Musk tweeted a link to the account of Matt Taibbi, a Substack journalist, who began tweeting out threads of information from previously redacted emails of former employees at Twitter.
Taibbi tweeted that speech tools at Twitter were once “designed to combat the likes of spam and financial fraudsters,” but that “staff and executives began to find more and more uses for these tools” slowly over time.
According to the journalist, “Outsiders began petitioning the company to manipulate speech as well: first a little, then more often, then constantly.”
Taibbi shared that by 2020, “requests from connected actors to delete tweets were routine. One executive would write to another: ‘More to review from the Biden team.’ The reply would come back: ‘Handled.'”
He then posted a screenshot of links to tweets that Joe Biden’s 2020 campaign had demanded Twitter remove.
According to the journalist, both Donald Trump and Biden “had access to these tools,” but the system “wasn’t balanced.”
“Because Twitter was and is overwhelmingly staffed by people of one political orientation, there were more channels, more ways to complain, open to the left (well, Democrats) than the right,” Taibbi wrote.
He then pointed to the suppressed New York Post story regarding the laptop of Hunter Biden.

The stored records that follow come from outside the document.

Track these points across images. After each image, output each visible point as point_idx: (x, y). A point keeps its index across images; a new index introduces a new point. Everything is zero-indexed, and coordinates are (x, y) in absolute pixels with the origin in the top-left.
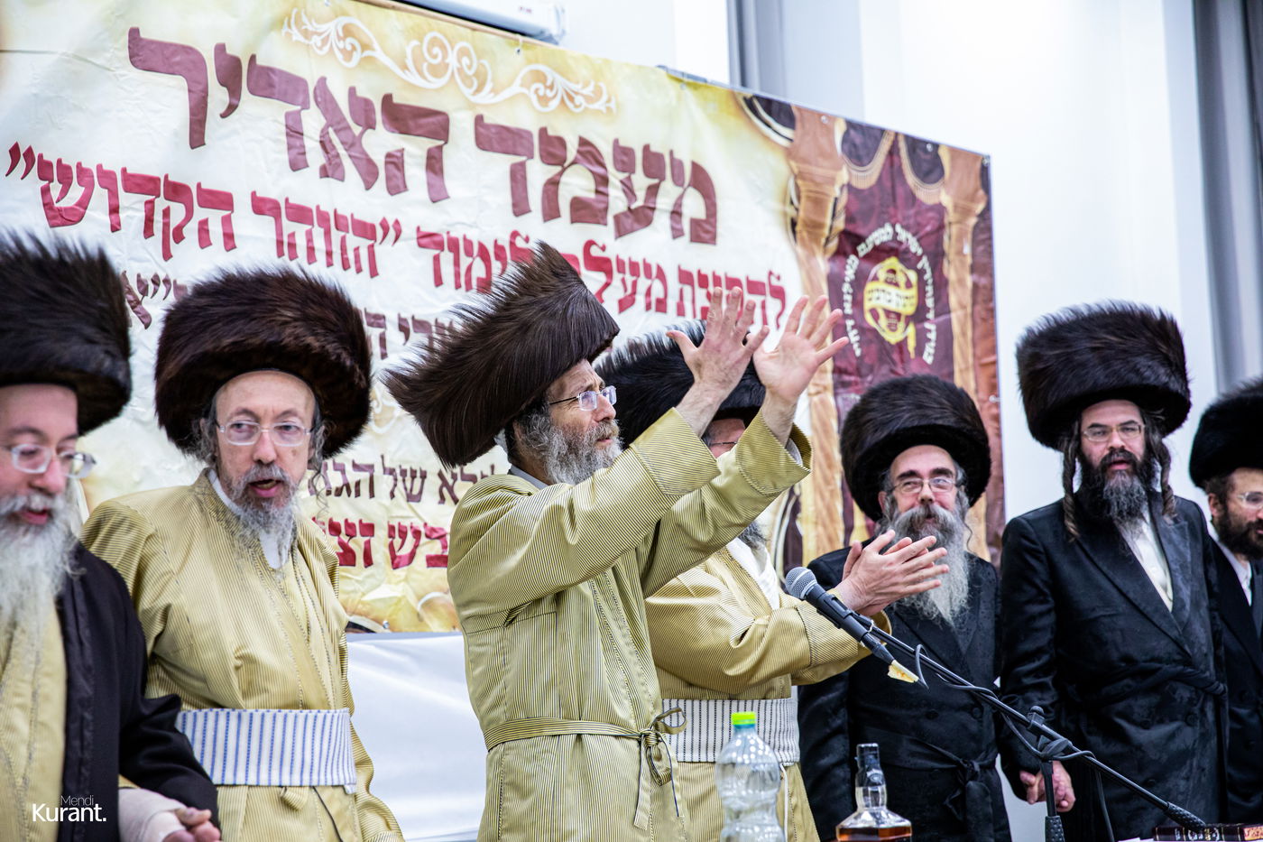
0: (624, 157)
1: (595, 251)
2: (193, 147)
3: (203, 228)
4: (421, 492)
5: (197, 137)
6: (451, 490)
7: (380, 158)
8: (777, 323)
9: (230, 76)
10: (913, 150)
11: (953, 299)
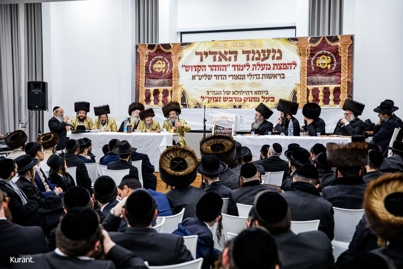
0: (263, 51)
1: (258, 64)
2: (201, 62)
3: (203, 69)
4: (230, 94)
5: (202, 60)
6: (234, 93)
7: (228, 58)
8: (294, 68)
9: (206, 54)
10: (330, 38)
11: (342, 59)
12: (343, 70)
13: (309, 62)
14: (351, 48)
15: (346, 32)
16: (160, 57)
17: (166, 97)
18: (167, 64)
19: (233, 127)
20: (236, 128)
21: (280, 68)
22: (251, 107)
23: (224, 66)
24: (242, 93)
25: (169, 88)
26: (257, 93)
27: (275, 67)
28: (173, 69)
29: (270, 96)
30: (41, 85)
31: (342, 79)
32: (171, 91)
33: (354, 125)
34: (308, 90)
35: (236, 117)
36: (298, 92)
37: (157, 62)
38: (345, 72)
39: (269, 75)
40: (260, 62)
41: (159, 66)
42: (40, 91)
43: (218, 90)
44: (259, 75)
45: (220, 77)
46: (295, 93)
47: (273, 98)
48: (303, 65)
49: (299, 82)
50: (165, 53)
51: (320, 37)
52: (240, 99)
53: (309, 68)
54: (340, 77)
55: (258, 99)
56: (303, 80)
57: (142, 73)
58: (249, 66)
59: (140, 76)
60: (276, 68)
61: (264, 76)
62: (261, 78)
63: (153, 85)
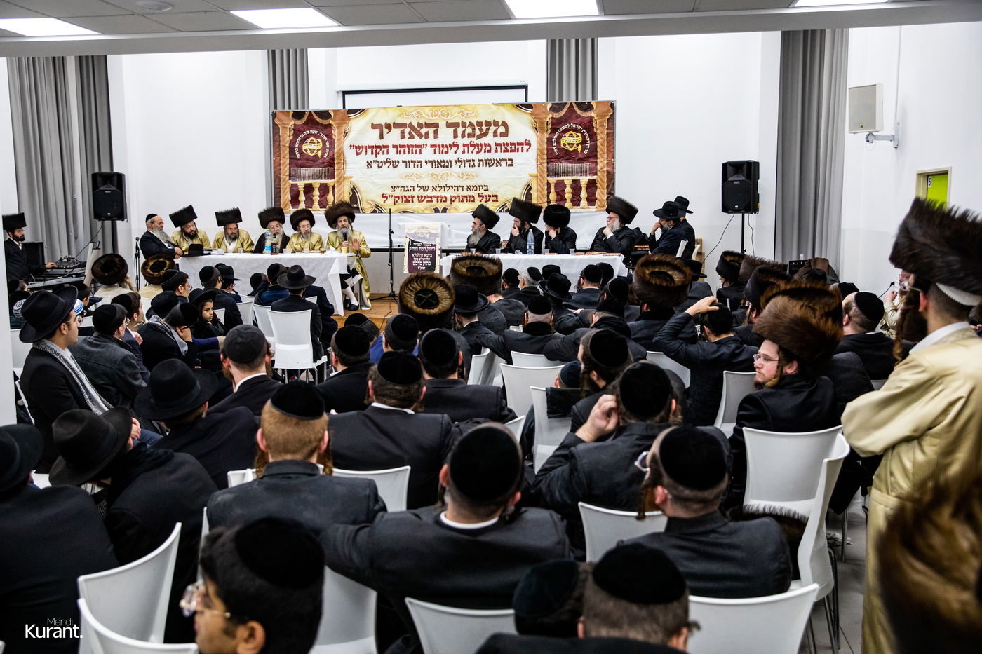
0: (480, 124)
1: (472, 143)
3: (383, 151)
4: (428, 190)
5: (381, 137)
6: (435, 189)
7: (423, 133)
8: (527, 151)
9: (389, 127)
10: (580, 105)
11: (598, 137)
12: (600, 154)
13: (549, 141)
14: (612, 120)
15: (603, 96)
16: (312, 132)
17: (325, 195)
18: (324, 143)
19: (438, 242)
20: (442, 243)
21: (506, 151)
22: (462, 210)
23: (417, 146)
24: (447, 189)
25: (330, 182)
26: (472, 188)
27: (499, 147)
28: (335, 151)
29: (491, 194)
30: (115, 178)
31: (599, 167)
32: (334, 187)
33: (620, 236)
34: (549, 184)
35: (442, 226)
36: (534, 187)
37: (309, 140)
38: (603, 158)
39: (489, 160)
40: (475, 140)
41: (312, 146)
42: (114, 188)
43: (409, 185)
44: (474, 160)
45: (412, 164)
46: (529, 188)
47: (496, 196)
48: (540, 145)
49: (535, 172)
50: (322, 125)
51: (566, 103)
52: (444, 199)
53: (550, 150)
54: (596, 165)
55: (472, 199)
56: (541, 170)
57: (284, 158)
58: (457, 146)
59: (281, 162)
60: (499, 150)
61: (481, 163)
62: (476, 166)
63: (304, 178)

“Twitter took extraordinary steps to suppress the story, removing links and posting warnings that it may be ‘unsafe.’ They even blocked its transmission via direct message, a tool hitherto reserved for extreme cases, e.g. child pornography,” he said.
Taibbi added that although several sources recalled hearing a “general” warning from federal law enforcement that summer about potential hacks from foreign entities and that there was “no evidence” of any “government involvement in the laptop story.”
Twitter’s censorship also led to former White House Press Secretary Kayleigh McEnany getting locked out of her account just weeks before the presidential election.
Taibbi shared an email from Mike Hahn, a Trump campaign staffer, who criticized Twitter for needlessly censoring her.
Twitter Public Policy Executive Caroline Strom notified the trust and safety teams at the company about the incident, but they informed her that the press secretary had violated their “hacked materials” policy.
The decision was reportedly made “at the highest levels of the company,” according to Taibbi, but without the knowledge of then-Twitter CEO Jack Dorsey. However, former head of legal policy and trust Vijaya Gadde played a “key role.”
Taibbi noted that Rep. Ro Khanna, D-Calif., who said the story had “become more about censorship,” reached out to Gadde but that she responded to the congressman by “diving into the weeds” of the social media platform’s policy.
Musk, who recently purchased Twitter in November, had previously promised to release information as to why the platform blocked the report on Hunter Biden.
Twitter and Facebook took drastic measures to censor the story, stopping users from sharing the article by the New York Post while suspending the authoring newspaper from their account for two weeks over reports that they used hacked information.